Recovery cafes offer support, healing in rural communities

Workers sit in Parisoma, a coworking space, in San Francisco, California, on March 12, 2020.

Workers sit in Parisoma, a coworking space, in San Francisco, California, on March 12, 2020. Photo by JOSH EDELSON/AFP via Getty Images

 

Connecting state and local government leaders

Facing issues including substance misuse or loneliness, a new way to gather to lean on others for support is catching on in rural American towns. A rural fellowship program focused on health and criminal justice is helping support some of the efforts.

This story is republished from The Daily Yonder. Read the original article.

Jessica Perusse says when she heard about Recovery Cafes, she was struck by the welcoming spirit of the places.

“I think the biggest things that stood out to me when learning about the Recovery Cafe were normalizing statements of ‘everybody is in recovery from something’ and the goal is to address ‘anything that keeps you from being your best self,’” she said.

In places across the country, a new idea is gaining traction. Recovery Cafes are no-cost get-togethers in which people can have a meal with a small group of individuals who are in recovery from something, said Mike Rentfro, a fellow at The Reaching Rural Initiative, which is working at the intersection of substance use and those engaged with the justice system.

“They come in, they connect, they have to do what we call an hour of give back time,” he told the Daily Yonder. “So they actually volunteer at the cafe to maybe wash dishes after the meal or even help prepare the meal. And they have to participate in one recovery circle a week. So all that recovery circle is is a support group for whatever you've identified as what's keeping you from being your truest self.”

Perusse, meanwhile, lives in Camden in Oneida Country in New York, and learned about the Recovery Cafes and thought it would be a less adversarial role than some other options that had presented themselves in the past in the community. She said that over recent years, Camden has been known for its high levels of child protective cases and has been a “hot spot” in the county for opioid overdoses, which has led to grandparents parenting young children without the resources needed to best support them.

The Camden Life Center serves the town of Camden and the surrounding rural communities that make up the Camden Central School District.  This amounts to 295 square miles and a total population of approximately 13,000.

“There is a huge amount of stigma about receiving any type of support services including mental health/addiction treatment, medical care as well as food resources and financial supports,” she said. “Not having an emergency shelter or soup kitchen, there are limited opportunities to meet those most in need.” The Camden Life Center provides outreach to the five town courts within the coverage area. “Being present in court is one of the few opportunities where people gather and may be in a place [to] consider treatment.”

She said Rentfro, from Terre Haute, Indiana, started discussing Recovery Cafes and how it has been de-stigmatizing and allows people to sit down with their everyday struggles and have healthy, healing relationships.

Both Rentfro and Perusse are among the nearly 70 fellows at The Reaching Rural Initiative, which started in December 2022. The Bureau of Justice Assistance, the Centers for Disease Control and Prevention, and the State Justice Institute co-sponsor the year-long fellowship.

“It's a true marriage of public health and public safety,” said Tara Kunkel, whose organization, Rulo Strategies, helps lead the fellows. “So all the projects are working at the intersection of substance use, and people who are engaged in some way in the justice system.”
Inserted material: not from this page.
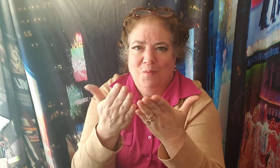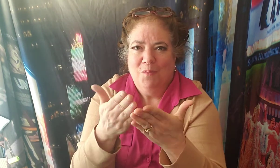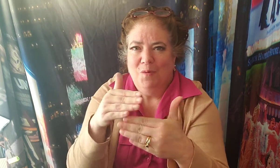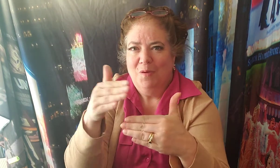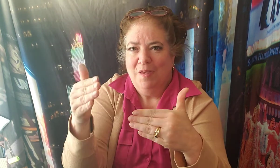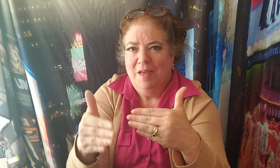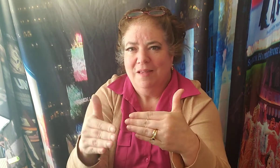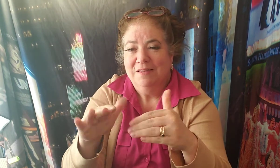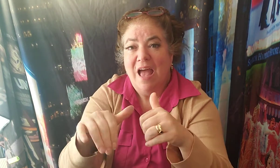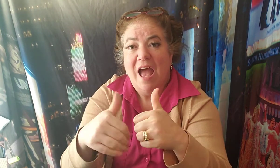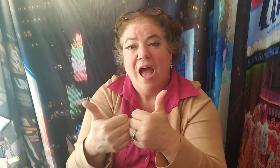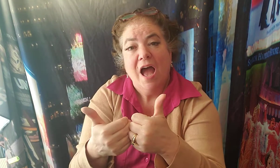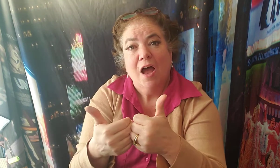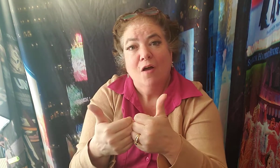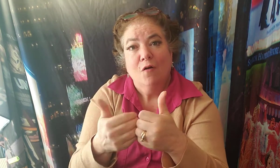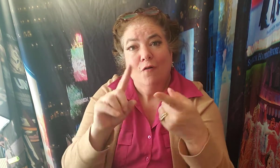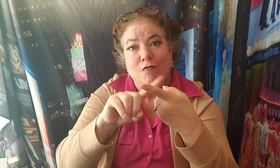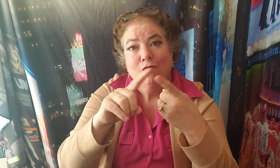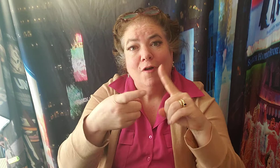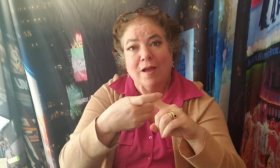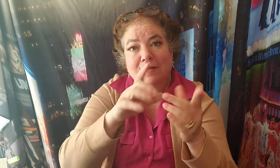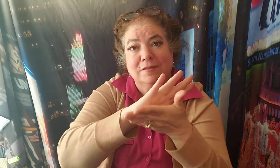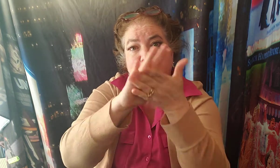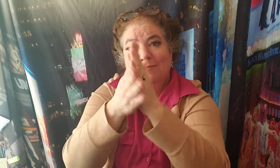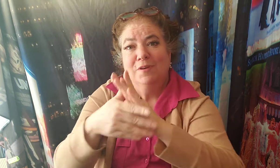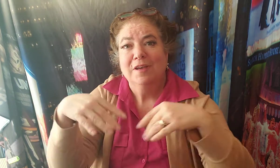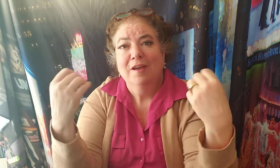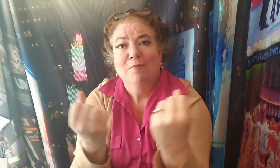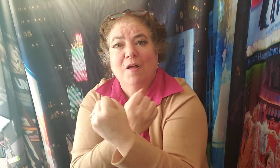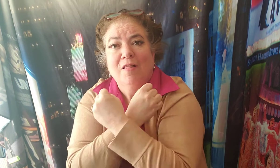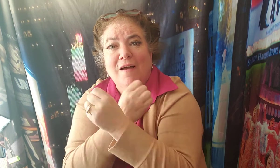lovers a fight.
Rulo Strategies hosts the fellows at least once per month and provides mentoring and education on resources available to rural communities.
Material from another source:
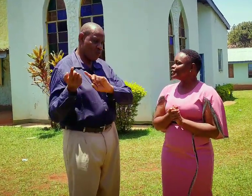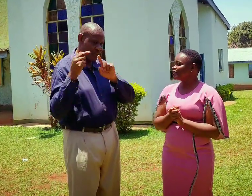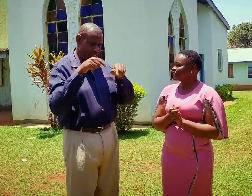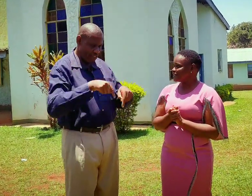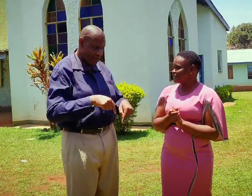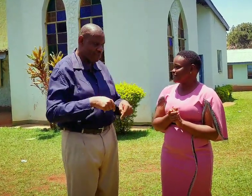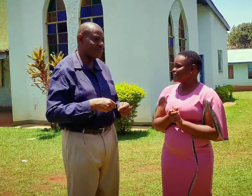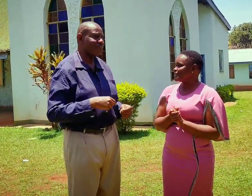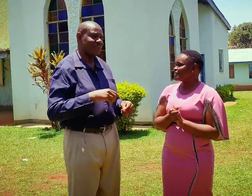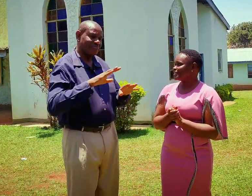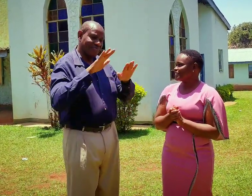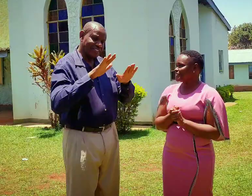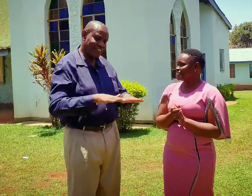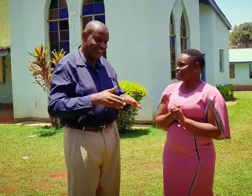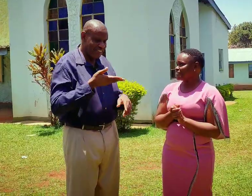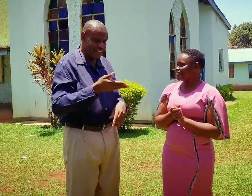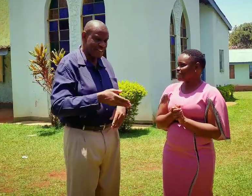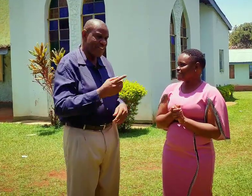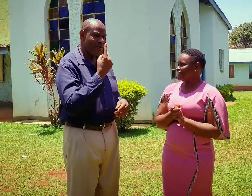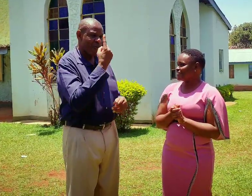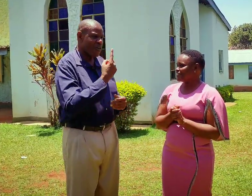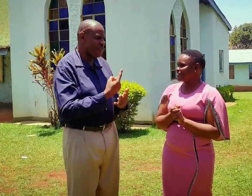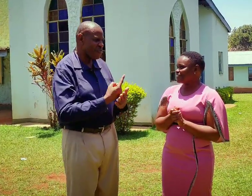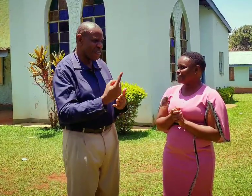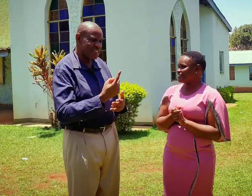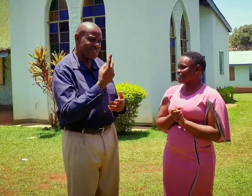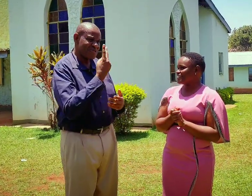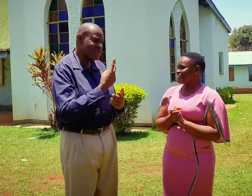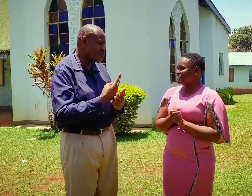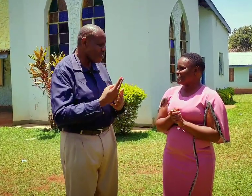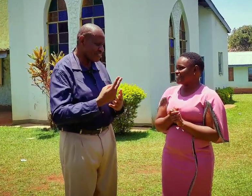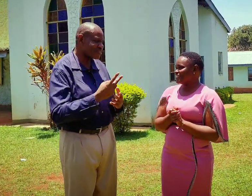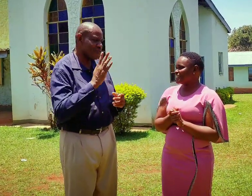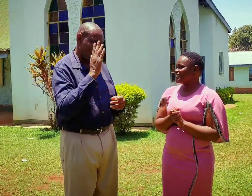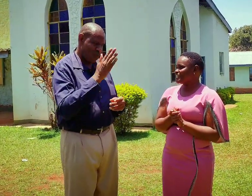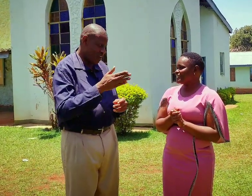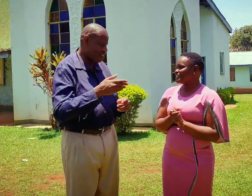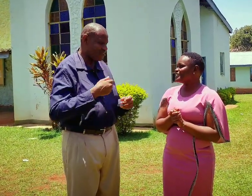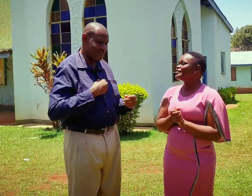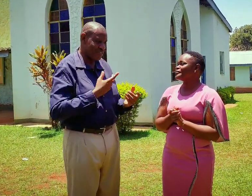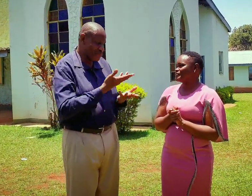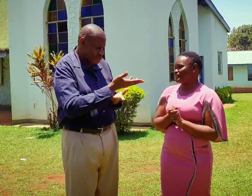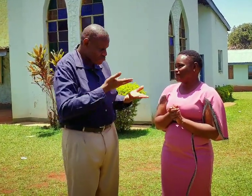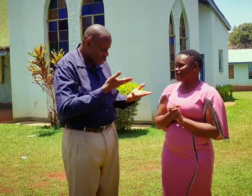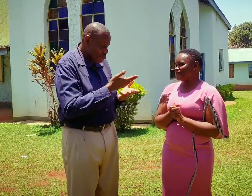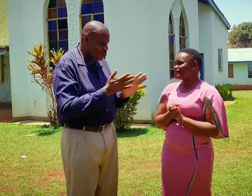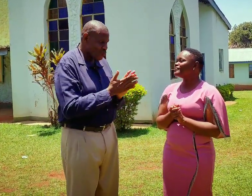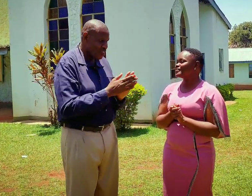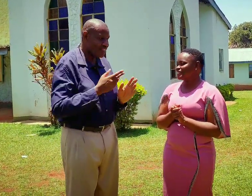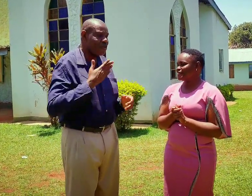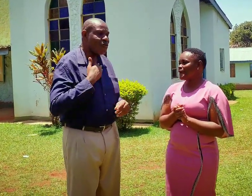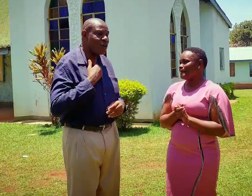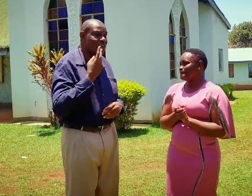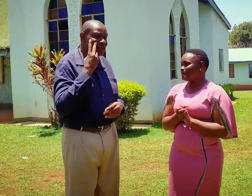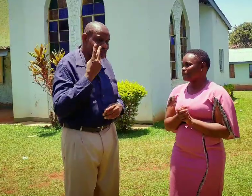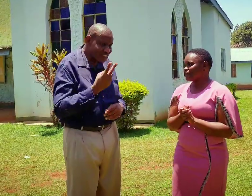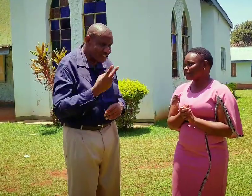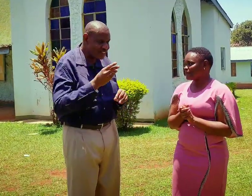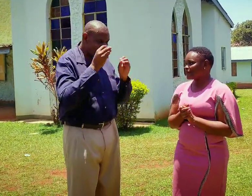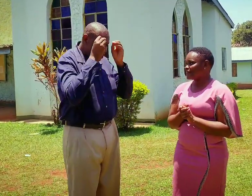come here, I will stay, probably one week, two weeks, in future, we interact with you, and see you,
“Sometimes, what they just need is someone to cheerlead them and encourage them to get through doing the actual work on their project, depending on what it is. Sometimes it's just a matter of them dedicating the four to six hours a month [to the project],” Kunkel said.

Kunkel, who used to work for the federal government, got involved in rural issues after witnessing the challenges some rural communities and people have in accessing resources like grants and other opportunities.
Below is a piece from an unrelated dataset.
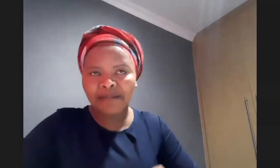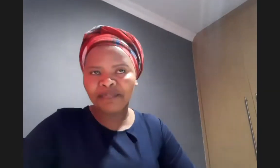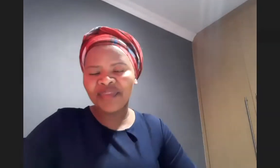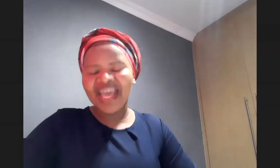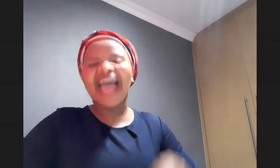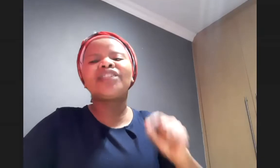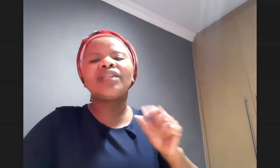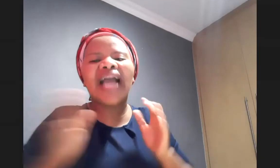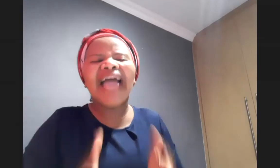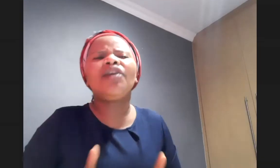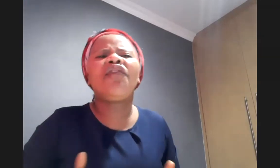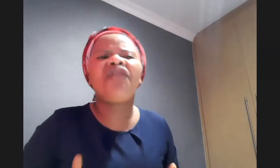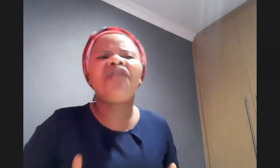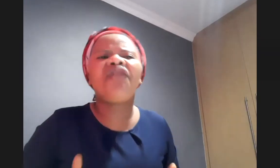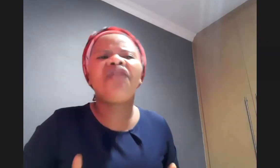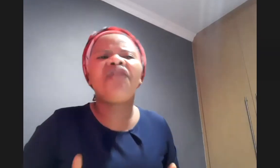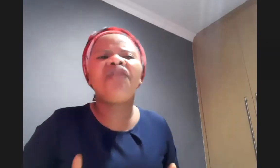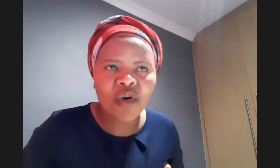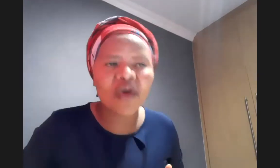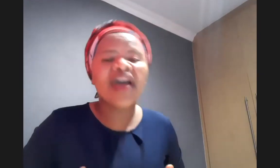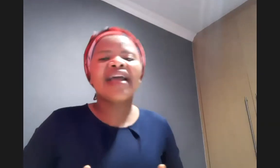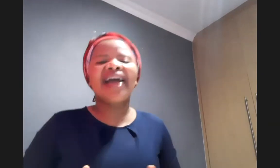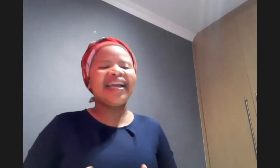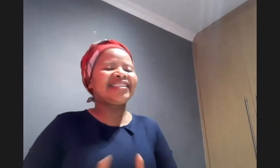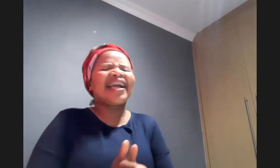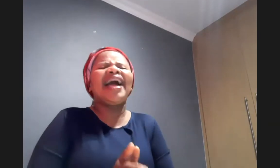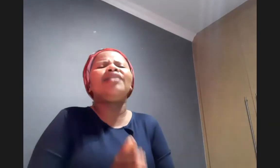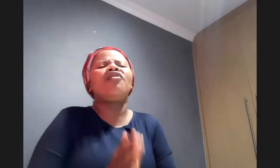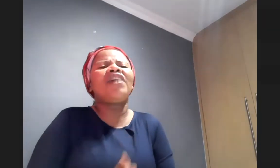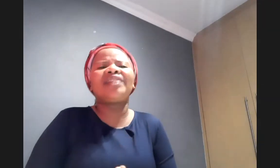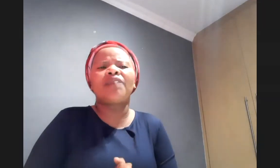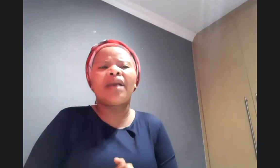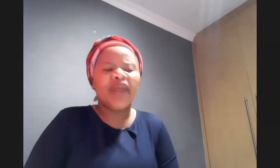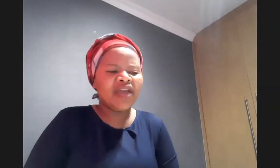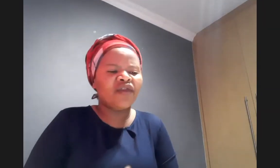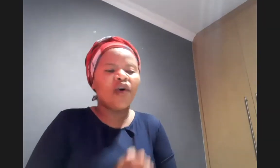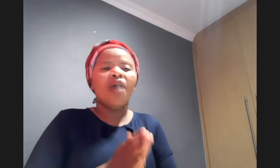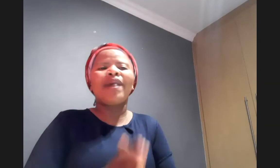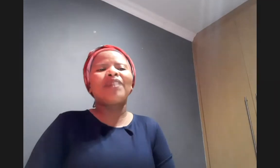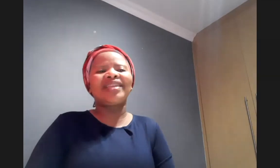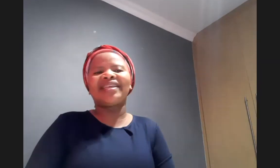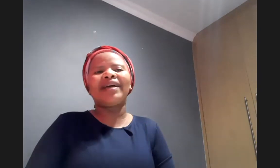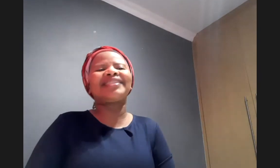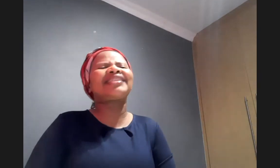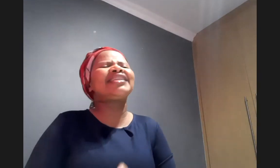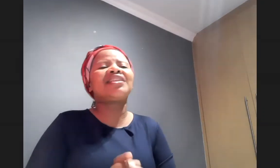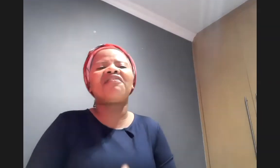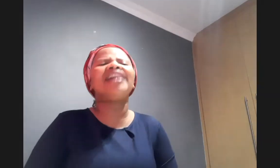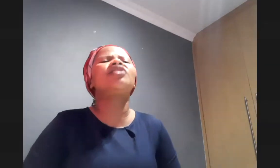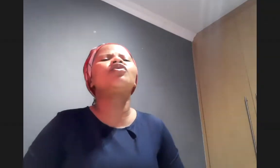and so the kind of that we are praying for guys the kind of faith that we are praying for my brothers and my sisters is the faith to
“I found that rural communities tended to not be in our applicant pool, they had a harder time making grant applications, it was harder for them to have the capacity to apply for grants,” she told the Daily Yonder. “They don't have the funding to hire professional grant writers the way that suburban and urban communities do and it's hard, it takes time. And it's a workforce issue to apply for grants.”

Both Rentfro and Perusse said the fellowship has helped them see that there are other like-minded individuals out there.

“I really wanted to find some other people that were doing similar things. So not looking to my city folks for guidance, but really trying to find stuff so that we could create programming that was culturally competent to our rural community,” Perusse said.

Kunkel said they plan to have another cohort of fellows and she encourages people to apply.